Gabi Trinkaus
girl's gotta have it
Setzt man voraus, dass Kunst und Schönheit einander nicht bedingen, so präsentiert Gabi Trinkaus mit ihren Portrait- Collagen in der Georg Kargl BOX eine schlüssige Antwort auf die Trivialisierung und Kommerzialisierung des guten Aussehens, sowie auf eine Industrie, die ein Übermaß vereinheitlichten Glamours produziert. Unter Nutzung der Printmedien als ihre Materialquelle entwickelt Trinkaus eine Reihe unsanft behandelter frontaler Shots von Gesichtern, die einer „Vorher-Nachher“-Dokumentation der Schönheitsindustrie entsprungen sein könnten.
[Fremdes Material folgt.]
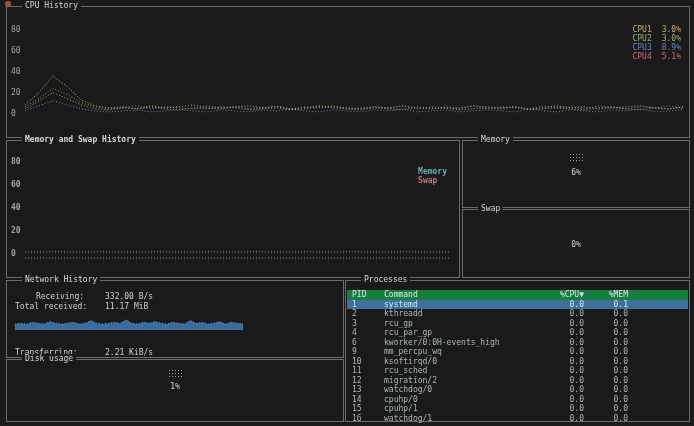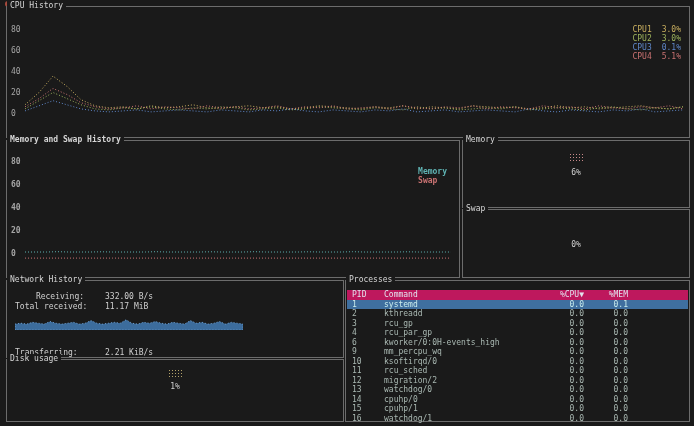--- a/index.html
+++ b/index.html
@@ -10,7 +10,7 @@
   }
   .panel{position:absolute;border:1px solid #6c6c6c;}
   .panel-title{
-    position:absolute;top:-6px;left:0;background:#1a1a1a;
+    position:absolute;top:-6px;left:15px;background:#1a1a1a;
     padding:0 3px;color:#d6d6d6;white-space:nowrap;
   }
   .ytick{position:absolute;left:4px;color:#a5a5a5;}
Auf den ersten Blick erscheinen die Portraits ruhig und ernst, von nahezu fotografischer Genauigkeit. Bei näherer Betrachtung erkennt man allerdings, auf das unbeständige Terrain unzähliger kleiner Ausschnitte aus Lifestylemagazinen verführt worden zu sein und verliert sich im Übermaß der gestellten Aufgabe.
Während des Arbeitsprozesses verwendet die Künstlerin Stecknadeln zur Plazierung der Papierstücke auf der Leinwand. Es entsteht der Eindruck eines Patienten, der – durch Akkupunktur in künstlichen Schlaf versetzt – das Arrangement/Dearrangement seines Gesichtes abwartet. Firmenlogos großer Kosmetikkonzerne mischen sich unter reine Farbflächen, Stücke kleingedruckter Schrift erscheinen im Meer der herausgeschnittenen Teile als die Poren der zusammengefügten Haut. Diese Ausschnitte sind mit wütendem Schwung und in solch einer Materialfülle in zahlreichen Schichten angebracht, dass sich der Vergleich mit der Ausdauer und der beeindruckenden Fingerfertigkeit einer Industrienäherin ebenso aufdrängt, wie der mit einem Chirurgen, der mit verfeineter Klinge hantiert.
Mit gewonnener Distanz zum Bild beeindruckt die Relation des Größenverhältnisses zum eigenen Kopf. Tatsächlich sind diese Porträt-Collagen beinahe zwei Meter hoch und beanspruchen den forschenden Blick des Betrachters. Auf diese Weise fordert uns die Arbeit heraus, den Prozess der Bildfindung nachzuvollziehen und die Auseinandersetzung mit dem Bild neu zu erfahren. Durch das arrangieren/dearrangieren von Gesichtern aus dem Fundus einer Industrie, die utopische Bilder der „perfekten Frau“ produziert, durch das Zusammenfügen dieser Gesichter im langwierigen Prozess eines Patchworkstils, entwickelt Gabi Trinkaus Hybriden aus klassischen Portraits und ihrem eigenen kritischen Diskurs, der die Verletzlichkeit solcher Illusionen entblößt.